Wednesday, February 18, 2009

Space Considerations for Various OLAP Data Types

Data types can have huge space and performance implications on large SQL tables, and there are similar implications for large OLAP cubes. We all know that double word numbers take up more space than single word numbers, but what exactly is the difference?

I have performed a simple benchmark to compare the space used of the various data types. My tests involved a
  • 44 Million row fact table
  • 3 measures containing values between -99 and 1039.22
  • 5 dimensions
  • SQL Server 2008
  • Zero aggregations

I used 6 datatypes in SQL Server tables. The SQL data types I employed were

  • Money
  • Float
  • Decimal
  • Bigint
  • Integer
  • Real

For the Money data type, I created two cubes, since Analysis Services defaulted the Money data type to Double. I created one cube with the default Double data type, and another with the cube data type as Currency.

The results show that the best performing (in terms of size) were

  • Bigint and Integer (41% smaller than Double)
  • Currency (25% smaller than Double)
  • Single (3% smaller than Double)
  • Double

Note, Sometimes the data type you choose is determined (or constrained) by the domain of the numbers you are aggregating. For example, if your numbers contain significant digits after the decimal point, then Bigint and Integer are inappropriate, unless you are happy to round them. Likewise, for imprecise numbers, Double gives you the most precision, which you might need. But just because the underlying SQL table uses a single or double byte precision data type, if the number is always an integer, you might as well tell Analysis Services to use a Bigint and save on space.

It shouldn't surprise you that the binary numbers (Bigint and Integer) are the smallest on disk, nor that they took the same space as each other. Analysis Services compresses all the cells before writing to disk, and the binary numbers will tend to have lots of leading zeroes, which compress very well. Similarly, but to a lessor extent, Currency (really a packed decimal) compresses next best.

Just in case you are wondering why bother fiddling with data types when the cube is only a gigabyte or two in size, and disk space is plentiful.

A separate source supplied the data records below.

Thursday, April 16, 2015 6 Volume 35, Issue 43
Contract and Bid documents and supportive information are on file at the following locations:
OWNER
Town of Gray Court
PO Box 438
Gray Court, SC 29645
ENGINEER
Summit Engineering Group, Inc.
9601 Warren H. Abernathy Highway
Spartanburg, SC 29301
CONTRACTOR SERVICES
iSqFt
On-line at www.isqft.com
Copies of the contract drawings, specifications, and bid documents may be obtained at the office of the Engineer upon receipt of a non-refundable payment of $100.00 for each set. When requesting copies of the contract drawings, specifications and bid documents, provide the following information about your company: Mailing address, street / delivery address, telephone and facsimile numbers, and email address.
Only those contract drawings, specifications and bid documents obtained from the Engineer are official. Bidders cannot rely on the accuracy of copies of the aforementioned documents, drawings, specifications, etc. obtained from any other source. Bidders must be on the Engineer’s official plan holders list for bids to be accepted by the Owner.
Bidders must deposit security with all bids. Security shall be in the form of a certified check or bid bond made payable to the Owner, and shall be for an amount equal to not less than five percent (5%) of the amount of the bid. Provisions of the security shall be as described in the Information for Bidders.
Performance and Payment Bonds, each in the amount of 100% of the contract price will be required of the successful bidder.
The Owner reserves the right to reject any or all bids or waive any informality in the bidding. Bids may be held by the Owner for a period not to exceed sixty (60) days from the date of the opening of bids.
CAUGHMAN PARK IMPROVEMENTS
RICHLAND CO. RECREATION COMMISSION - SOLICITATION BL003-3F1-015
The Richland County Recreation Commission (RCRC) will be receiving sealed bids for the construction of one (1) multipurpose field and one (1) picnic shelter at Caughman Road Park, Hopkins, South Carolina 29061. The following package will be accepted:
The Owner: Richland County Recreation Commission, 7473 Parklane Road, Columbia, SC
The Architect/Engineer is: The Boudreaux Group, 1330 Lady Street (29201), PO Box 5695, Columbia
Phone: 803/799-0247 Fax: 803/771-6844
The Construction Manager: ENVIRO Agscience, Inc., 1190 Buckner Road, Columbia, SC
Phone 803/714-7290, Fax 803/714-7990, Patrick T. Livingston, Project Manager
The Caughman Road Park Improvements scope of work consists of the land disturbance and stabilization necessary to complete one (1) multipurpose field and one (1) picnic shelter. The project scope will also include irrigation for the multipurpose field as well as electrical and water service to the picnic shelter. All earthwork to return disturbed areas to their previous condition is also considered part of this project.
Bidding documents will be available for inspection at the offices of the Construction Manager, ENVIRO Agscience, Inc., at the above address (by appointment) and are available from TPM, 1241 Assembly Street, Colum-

The reason is that if you can save 40% in your cube size, processing and querying will be noticeably faster. With a smaller cube, your cache will warm faster, and if the entire cube doesn't fit in RAM, you will have a greator proportion of your cube in RAM with a smaller cube. Ie. your queries will run much faster.

Richard

for real-time online OLAP demonstrations go to http://RichardLees.com.au/Sites/Demonstrations

5 comments:

chris said...

This is a very interesting post, Richard, thanks! Can I make a request for a follow-up where you run some tests to show what impact different data types actually have on query performance too? You could use ascmd or something to run a load test on the cube and show some averate query response times...

Chris

Richard Lees said...

Yes, that's a good idea and I will do that. The reason I tested cube size is that for very large cubes, the sheer size was an important determiner of query time. Queries on large cubes require a lot of IO until the cache is warm. The smaller the cube the less IO and faster the early queries.

chris said...

You'd also have to test performance with and without aggregations; having the right aggregation design would reduce the amount of IO necessary, even on a cold cache, and so reduce the impact of different data types

Unknown said...

I'm glad you chose to compare these, while also noting sometimes you are constrained to certain types by requirement. Some people would dismiss any "What is smaller?" as an apples to oranges comparison, but sometimes you are on the fence of choosing a more future proof datatype versus one that performs better. It is rarely black and white and it's good to have some benchmarks to make an informed decision.

Unknown said...

I'm glad you chose to compare these, while also noting sometimes you are constrained to certain types by requirement. Some people would dismiss any "What is smaller?" as an apples to oranges comparison, but sometimes you are on the fence of choosing a more future proof datatype versus one that performs better. It is rarely black and white and it's good to have some benchmarks to make an informed decision.